Wynik był dla członków obsady zarówno upokarzający, jak i ironiczny. Podczas meczu Williams zalała się łzami Różnorodność wywiadu, wyjaśniając, jak trudno było wyjaśnić innym swoją sytuację.

„Wstydzę się, że pozwoliłem, aby coś takiego mi się przydarzyło” – powiedział Williams. „Musisz odłożyć te rzeczy, bo jeśli nie możesz, jesteś przegranym. Bo wszyscy się zastanawiają, co się stało, a twoja żona stoi w kolejce do sklepu spożywczego i nie może zapłacić, bo czek nie został zrealizowany. Występujesz w najbardziej popularnym niezależnym filmie wszechczasów i nie możesz zadbać o swoich bliskich.

Pod koniec lata Projekt Blair Witch premierze aktorzy odczuli pięciocyfrowy „wzrost wydajności”. W międzyczasie firma Lionsgate, która kupiła Artisan, a następnie Blumhouse, w dalszym ciągu czerpała zyski z ich nazwisk i podobizny do celów marketingowych oraz stworzyła nowe, dochodowe sequele.

Warto przeczytać!  Nowy film akcji Liama ​​Neesona przełamuje jego czteroletnią passę Zgniłych Pomidorów

W połowie 2000 roku Donohue namówiła swoje dwie koleżanki do pozwania Artisan, co doprowadziło do ugody w wysokości 300 000 dolarów, która miała być wypłacona każdemu z nich przez kilka lat. Tymczasem Haxan, firma produkcyjna, która stworzyła Projekt Blair Witchwedług szacunków zarobił na filmie „od 35 do 40 milionów dolarów”. New York Timesa.

W zeszłym miesiącu trzej aktorzy napisali publiczny list, w którym wzywali Liongate do wypłacenia im rezydualnych płatności „w wysokości kwoty, która zostałaby przydzielona przez SAG-AFTRA, gdybyśmy w momencie kręcenia filmu mieli odpowiedni związek lub reprezentację prawną”. Poprosili także o „znaczące konsultacje” w sprawie dalszych ustaleń Blair Czarownica spinoffy, które wykorzystywałyby ich imiona lub podobizny. Poprosili także o roczną dotację w wysokości 60 000 dolarów (kwota pierwotna Blair Czarownica budżet) wypłacany corocznie przez Lionsgate nieznanym twórcom filmowym.

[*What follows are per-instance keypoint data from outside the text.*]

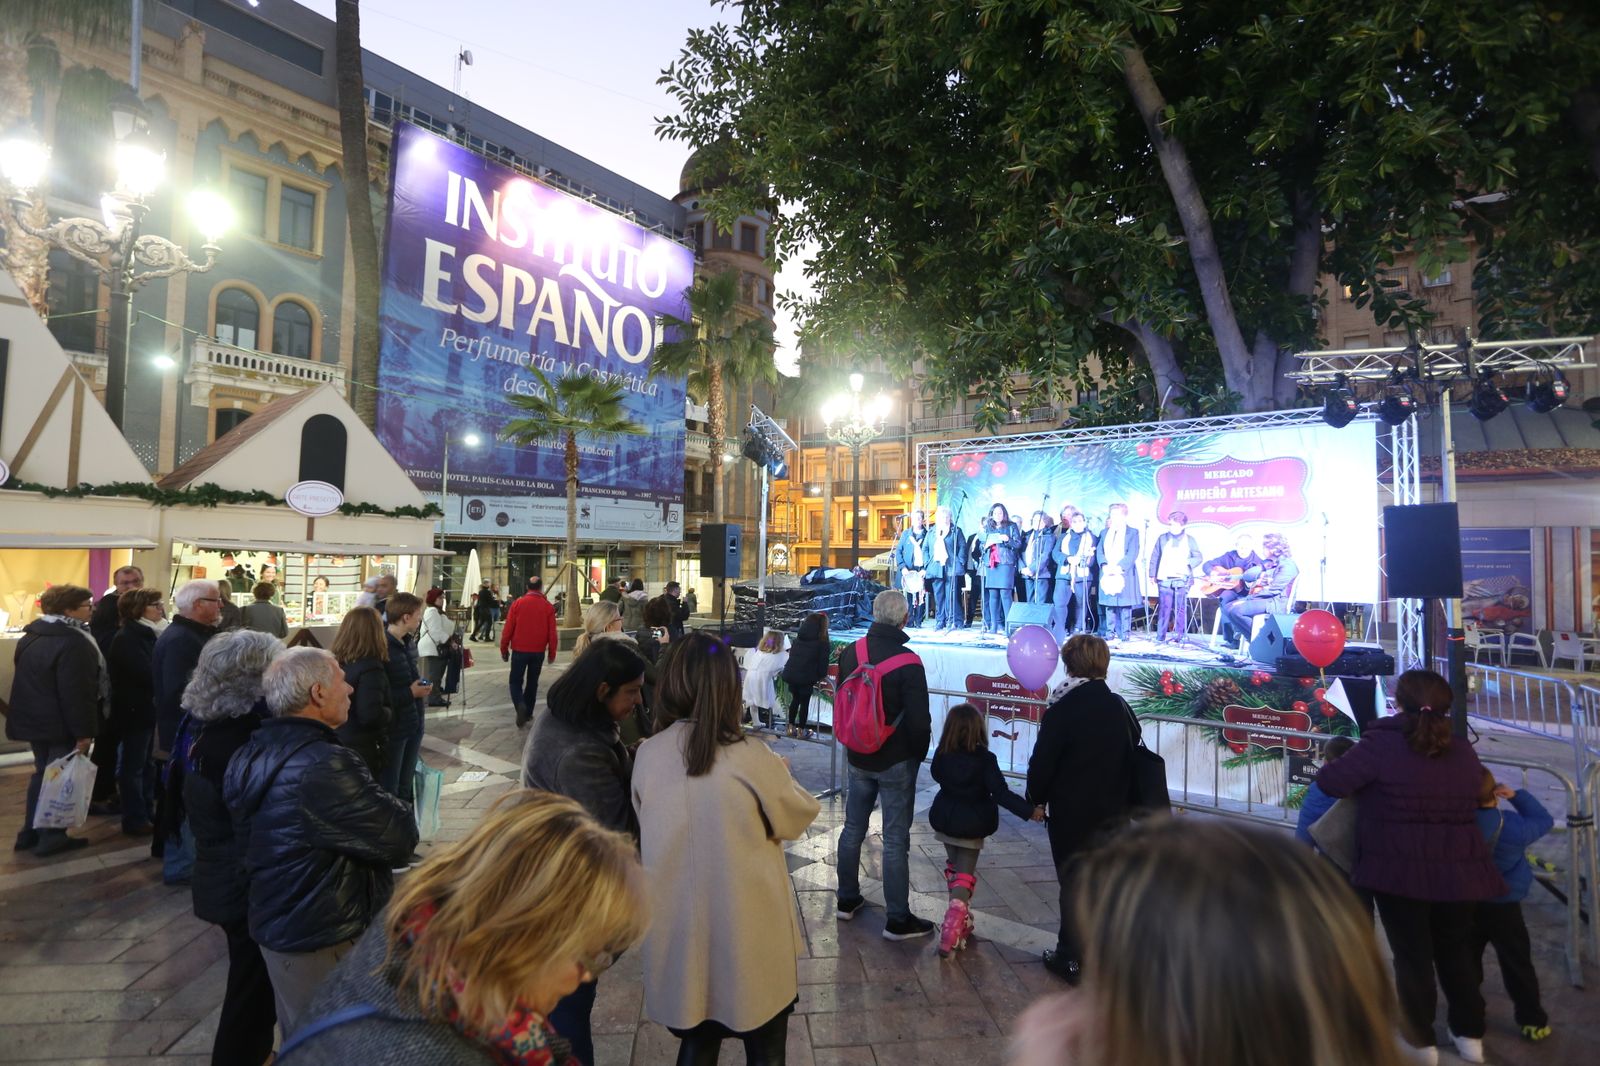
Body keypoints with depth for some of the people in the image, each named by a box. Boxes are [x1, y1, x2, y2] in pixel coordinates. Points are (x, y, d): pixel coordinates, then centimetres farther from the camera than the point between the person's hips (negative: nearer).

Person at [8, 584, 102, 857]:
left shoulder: (31, 636, 9)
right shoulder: (72, 642, -24)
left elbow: (28, 680, 19)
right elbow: (77, 692, -25)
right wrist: (83, 731, -19)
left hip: (34, 719, 9)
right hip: (61, 724, -9)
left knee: (43, 773, 20)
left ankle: (30, 832, 27)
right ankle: (51, 837, 10)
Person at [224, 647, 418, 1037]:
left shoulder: (254, 753, -1)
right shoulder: (323, 766, -31)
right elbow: (399, 839, -26)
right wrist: (392, 808, -3)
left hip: (278, 923, 9)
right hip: (323, 942, -8)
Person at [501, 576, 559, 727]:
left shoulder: (518, 603, -6)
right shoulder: (548, 606, -3)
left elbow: (508, 628, -5)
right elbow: (552, 632, -3)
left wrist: (504, 649, 6)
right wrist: (552, 652, 8)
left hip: (519, 650, -1)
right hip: (539, 651, 1)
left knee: (516, 681, 8)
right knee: (532, 682, 16)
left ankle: (520, 705, -17)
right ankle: (528, 712, 20)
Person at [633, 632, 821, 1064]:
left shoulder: (648, 756, -11)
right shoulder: (750, 759, -22)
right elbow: (801, 815, -5)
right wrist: (781, 773, 15)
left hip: (680, 936, 4)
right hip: (748, 936, -3)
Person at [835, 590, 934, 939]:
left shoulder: (850, 653, -2)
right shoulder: (908, 662, -20)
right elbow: (919, 720, -18)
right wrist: (919, 753, 0)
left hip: (858, 757, 5)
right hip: (896, 761, -5)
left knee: (853, 828, 18)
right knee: (895, 839, 4)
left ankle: (847, 900, 32)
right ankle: (897, 920, 14)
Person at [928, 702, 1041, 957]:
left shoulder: (942, 755, -8)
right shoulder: (985, 759, -19)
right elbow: (1001, 793, -24)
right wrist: (1029, 811, -24)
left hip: (944, 821, 4)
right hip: (972, 826, -3)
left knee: (953, 868, 22)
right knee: (965, 875, 6)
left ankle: (960, 919, 29)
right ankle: (955, 919, -11)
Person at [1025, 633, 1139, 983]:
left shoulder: (1062, 710, -18)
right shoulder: (1120, 708, -1)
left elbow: (1042, 763, -15)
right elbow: (1134, 757, 9)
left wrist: (1037, 798, 2)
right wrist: (1125, 802, 19)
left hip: (1071, 814, -5)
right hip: (1115, 812, 5)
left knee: (1073, 885, 7)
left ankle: (1072, 958, 18)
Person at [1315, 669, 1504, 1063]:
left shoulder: (1382, 743, -18)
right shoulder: (1464, 752, 1)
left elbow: (1331, 781, -19)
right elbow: (1479, 788, 19)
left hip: (1399, 870, -5)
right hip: (1458, 871, 5)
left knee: (1412, 955, 10)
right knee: (1456, 950, 23)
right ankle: (1470, 1034, 36)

Przesłanie całej trójki do młodych aktorów: „Nie róbcie tego, co my zrobiliśmy”.

„Jestem bardzo wdzięczny za to, co teraz mam i jak cholernie ciężko o to walczyłem” – powiedział Williams Różnorodność.„Ale to wciąż na mnie wpływa. Pochowałem to wszystko. Gigantycznych korporacji nie obchodzi, że zdarza się to młodym artystom. To bzdura. I to trzeba jakoś zmienić.”